The novelty score might be a useful way to help studios avoid backing absolute stinkers, but it’s not much help if you want to know the fate of an individual film. For that, the work of a European team of researchers may be more useful. They discovered a connection between the number of edits made to a film’s Wikipedia page in the month leading up to its cinematic release and the eventual box-office takings.12 The edits were often made by people unconnected to the release – just typical movie fans contributing information to the page. More edits implied more buzz around a release, which in turn led to higher takings at the box office.

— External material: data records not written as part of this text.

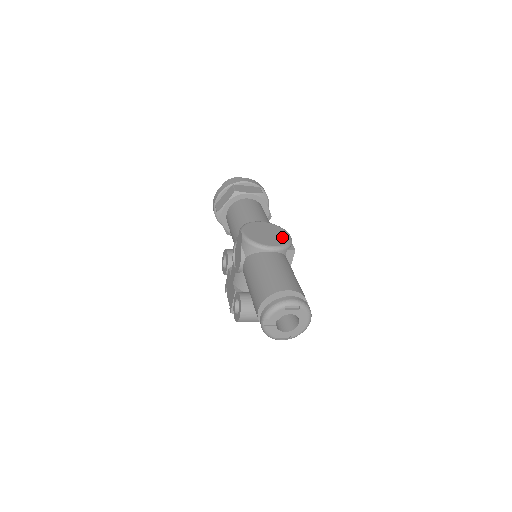
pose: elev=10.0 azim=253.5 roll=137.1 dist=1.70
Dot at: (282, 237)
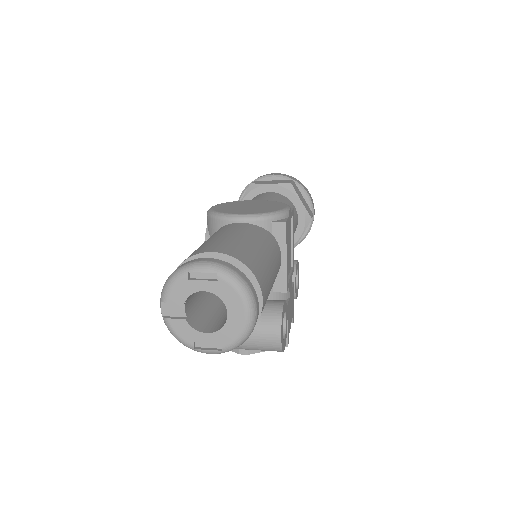
Dot at: (271, 208)
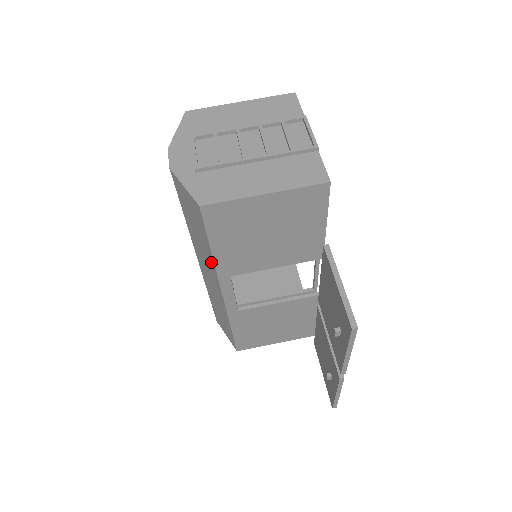
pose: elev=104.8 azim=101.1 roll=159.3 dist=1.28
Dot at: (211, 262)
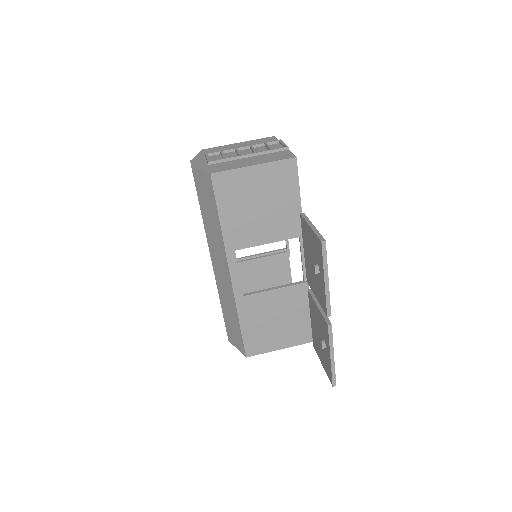
Dot at: (220, 237)
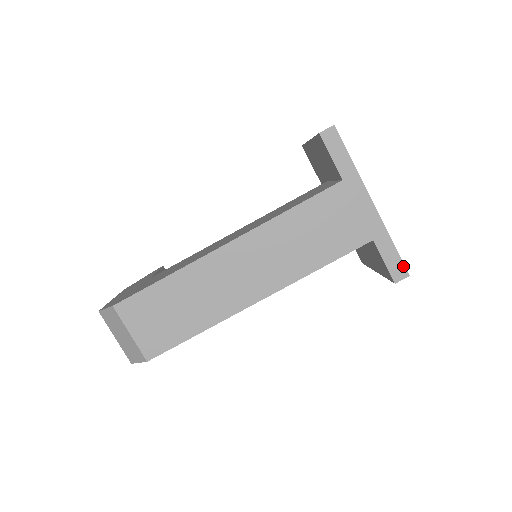
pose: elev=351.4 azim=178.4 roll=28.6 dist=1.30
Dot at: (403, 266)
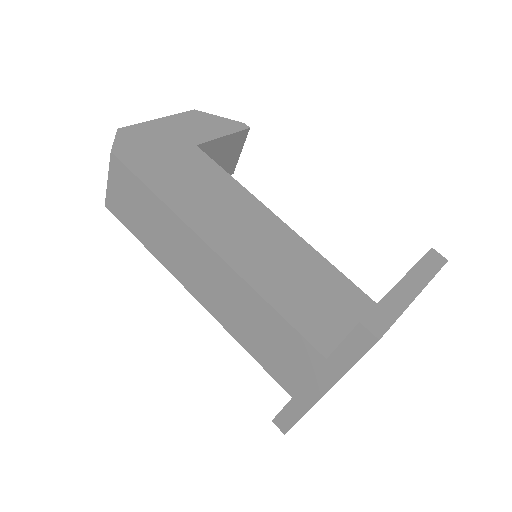
Dot at: (288, 428)
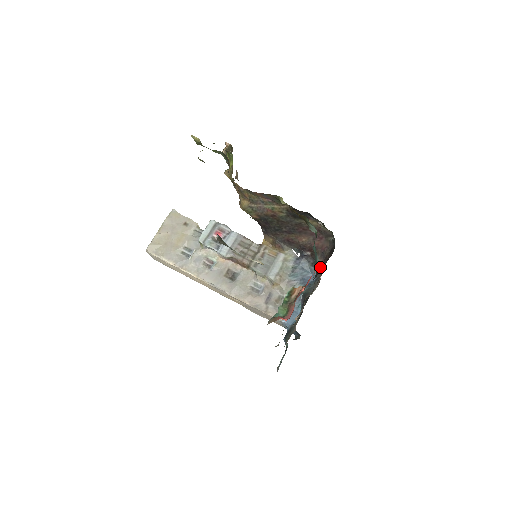
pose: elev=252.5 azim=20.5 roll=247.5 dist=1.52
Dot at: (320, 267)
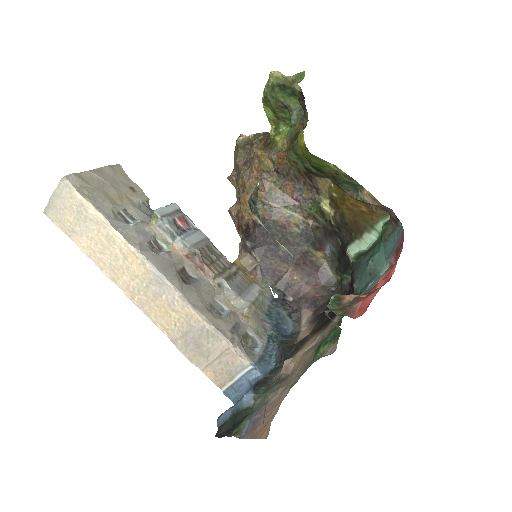
Dot at: (305, 318)
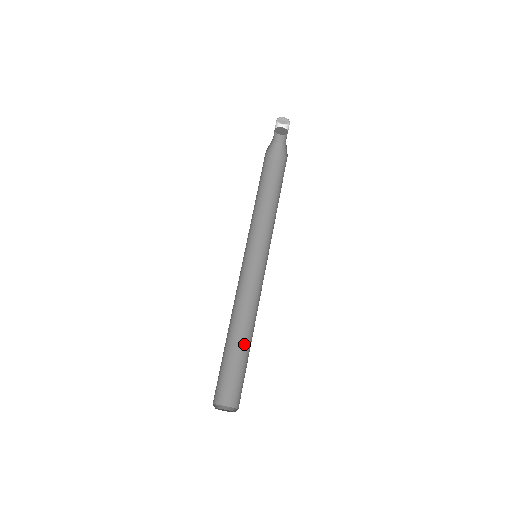
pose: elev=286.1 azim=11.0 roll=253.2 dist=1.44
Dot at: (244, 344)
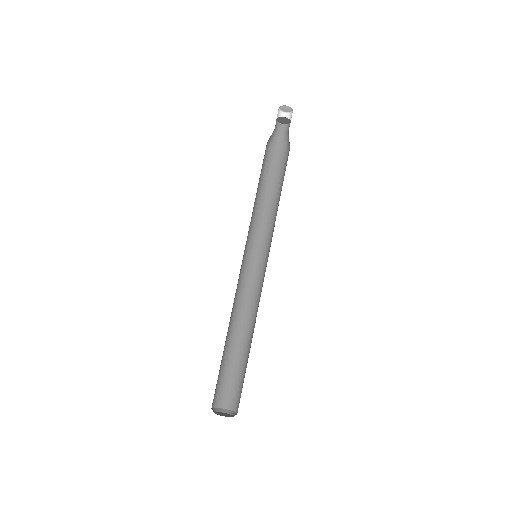
Dot at: occluded
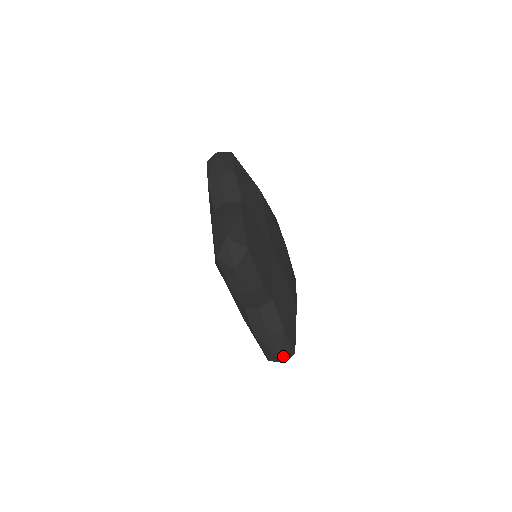
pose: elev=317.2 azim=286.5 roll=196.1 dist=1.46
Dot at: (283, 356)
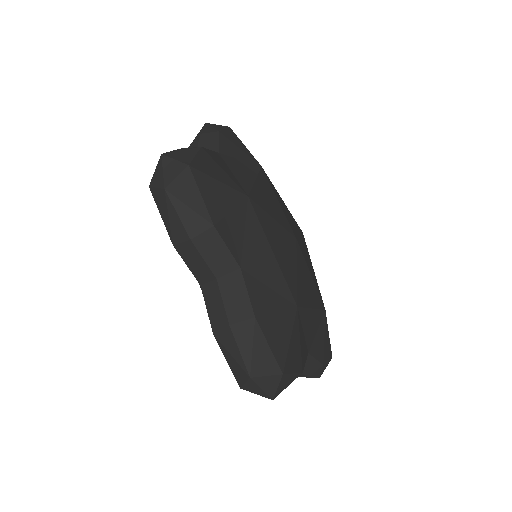
Dot at: (322, 372)
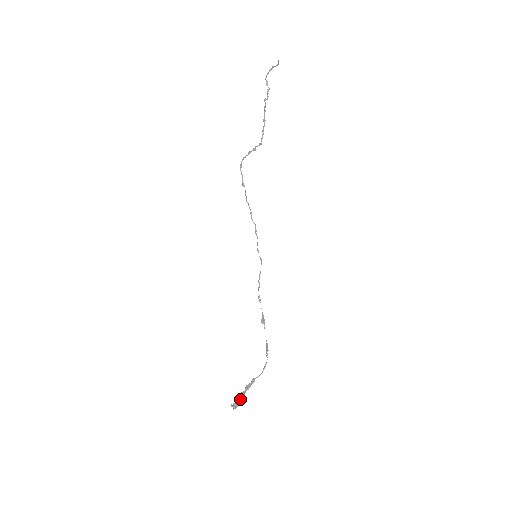
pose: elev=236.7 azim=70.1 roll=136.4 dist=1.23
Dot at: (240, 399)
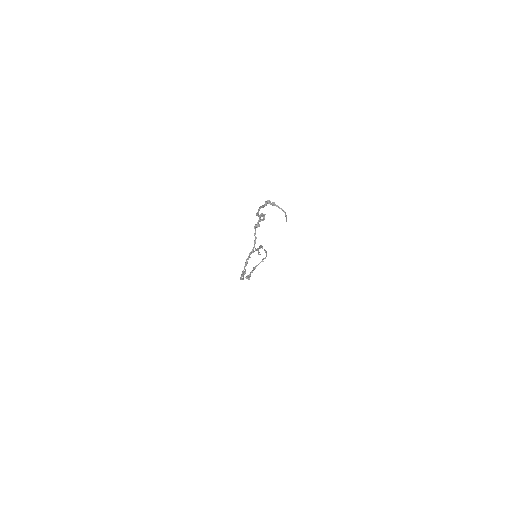
Dot at: occluded
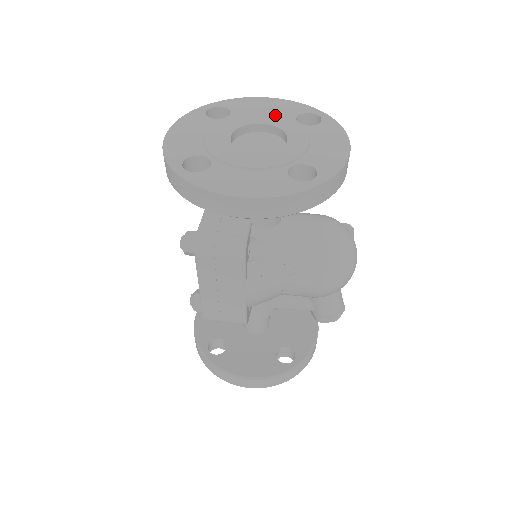
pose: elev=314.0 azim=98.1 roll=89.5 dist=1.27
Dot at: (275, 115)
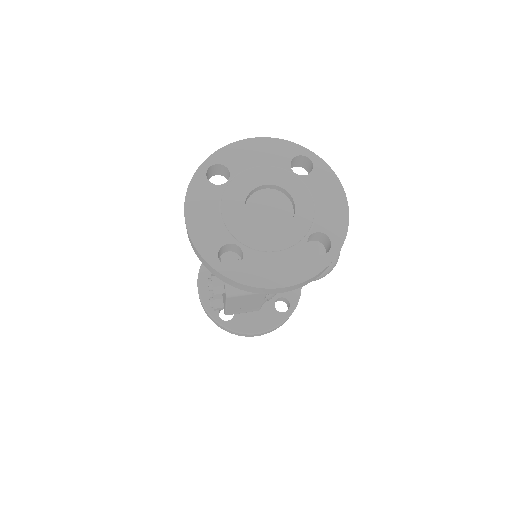
Dot at: (272, 168)
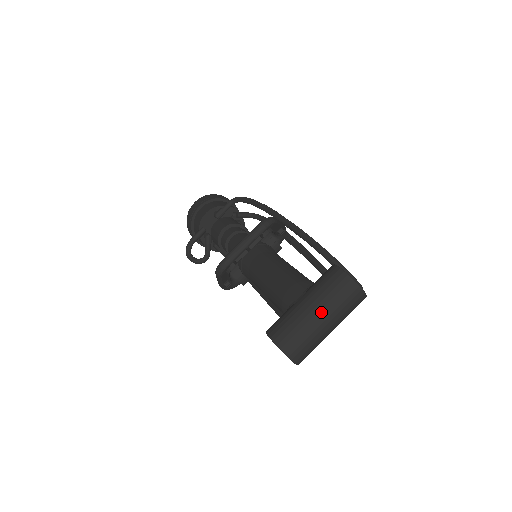
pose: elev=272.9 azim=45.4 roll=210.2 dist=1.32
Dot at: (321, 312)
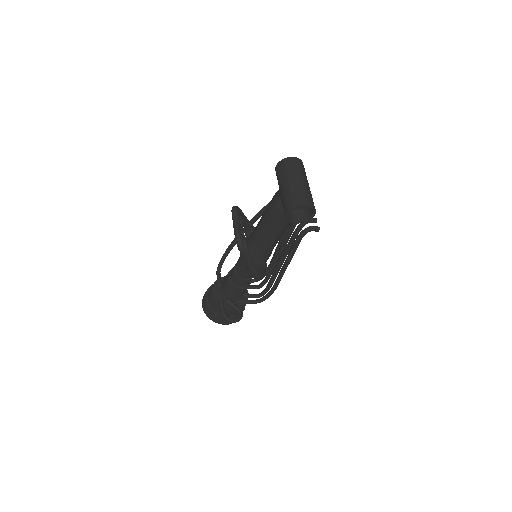
Dot at: (292, 178)
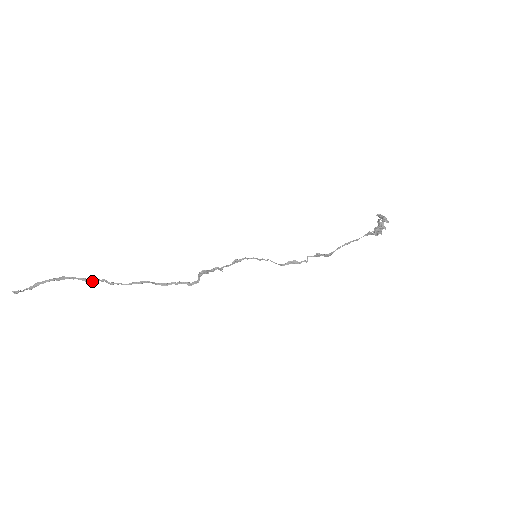
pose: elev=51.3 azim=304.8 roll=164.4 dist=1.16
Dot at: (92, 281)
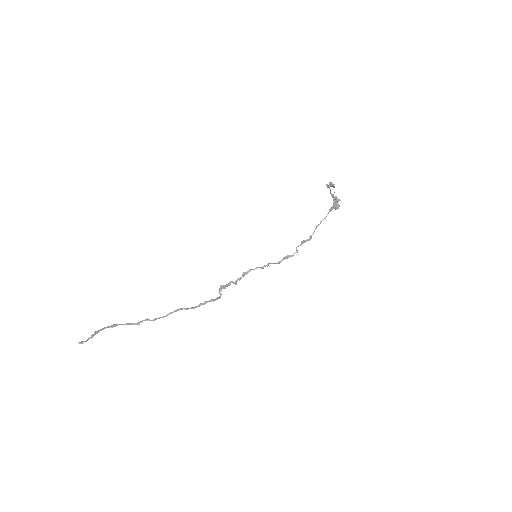
Dot at: (138, 323)
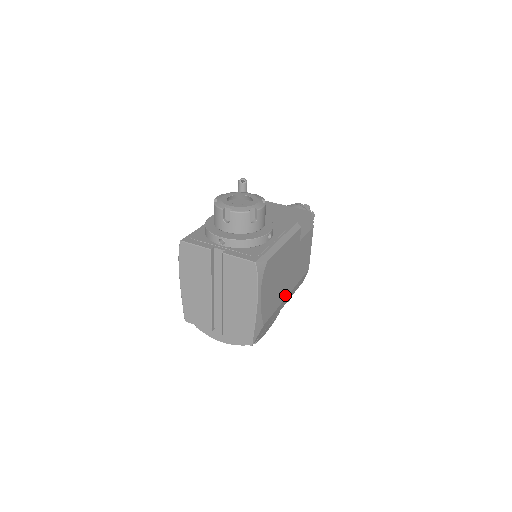
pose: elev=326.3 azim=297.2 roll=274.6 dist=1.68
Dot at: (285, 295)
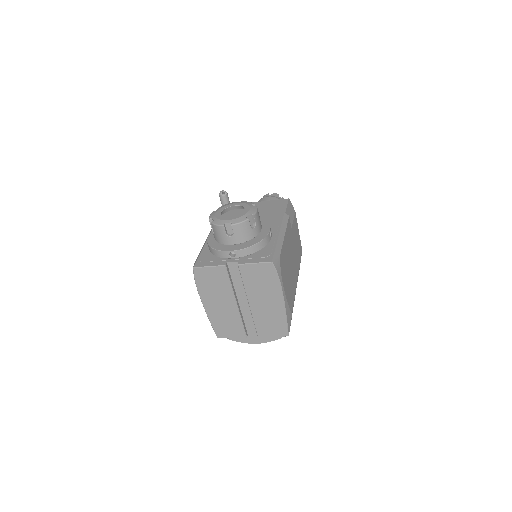
Dot at: (296, 281)
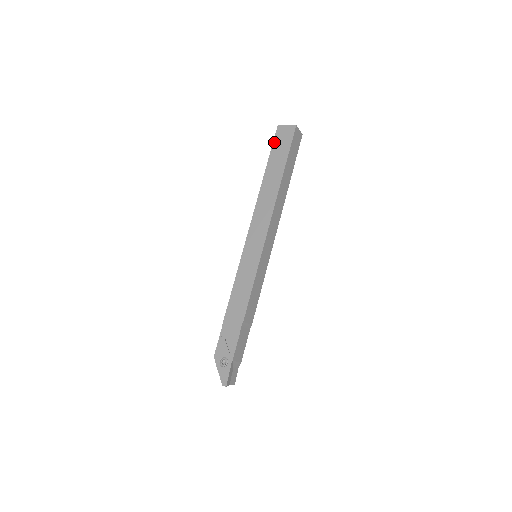
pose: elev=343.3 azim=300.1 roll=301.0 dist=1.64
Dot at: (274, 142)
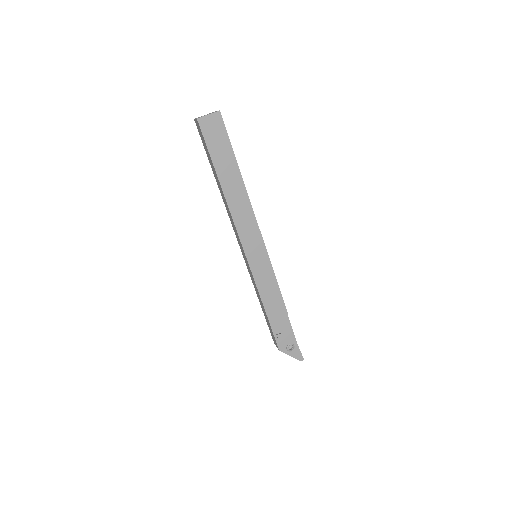
Dot at: (206, 141)
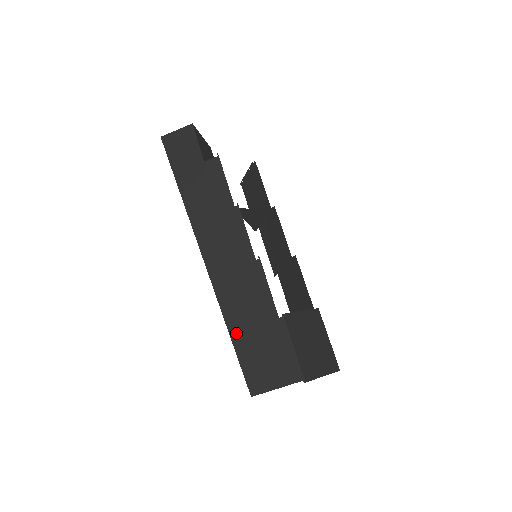
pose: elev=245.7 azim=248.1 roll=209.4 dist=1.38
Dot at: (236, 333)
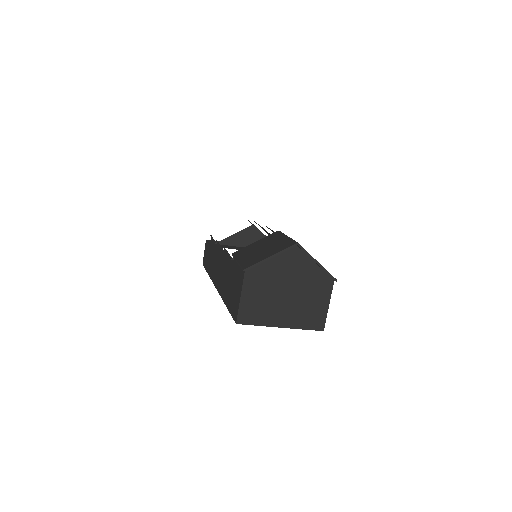
Dot at: (227, 300)
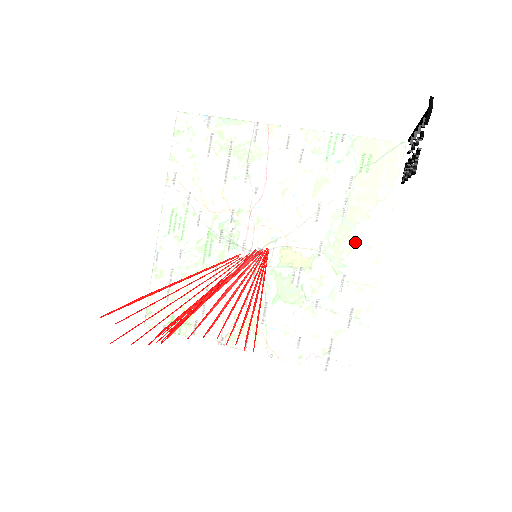
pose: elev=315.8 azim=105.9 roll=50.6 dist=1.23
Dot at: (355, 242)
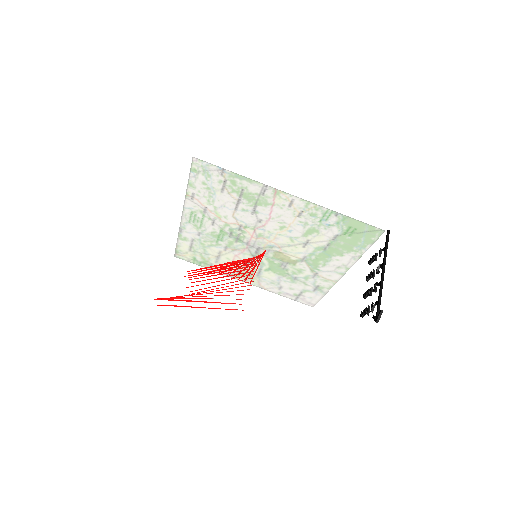
Dot at: (329, 263)
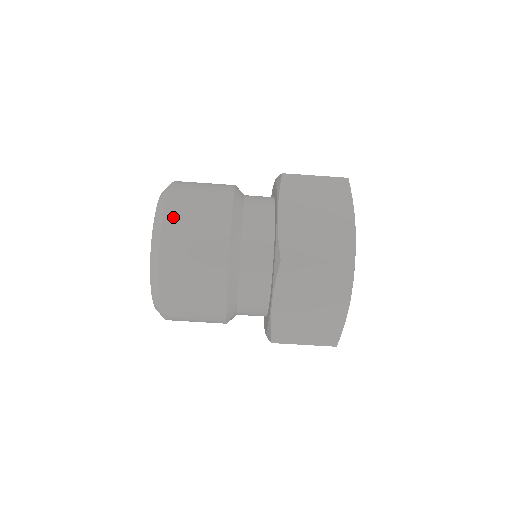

Their model had modest predictive power overall: out of 312 films in the study, they correctly forecast the revenue of 70 movies with an accuracy of 70 per cent or over. But the better a film did, and the more edits were made to the Wikipedia page, the more data the team had to go on and the more precise the predictions they made. The box-office takings of six high-earning films were correctly forecast to 99 per cent accuracy.
These studies are intellectually interesting, but a model that works only a month before a film’s release isn’t much use for investors. How about tackling the question head-on instead: take all the factors that are known earlier in the process – the genre, the celebrity status of the leading actors, the age guidance rating (PG, 12, etc.) – and use a machine-learning algorithm to predict whether a film will be a hit?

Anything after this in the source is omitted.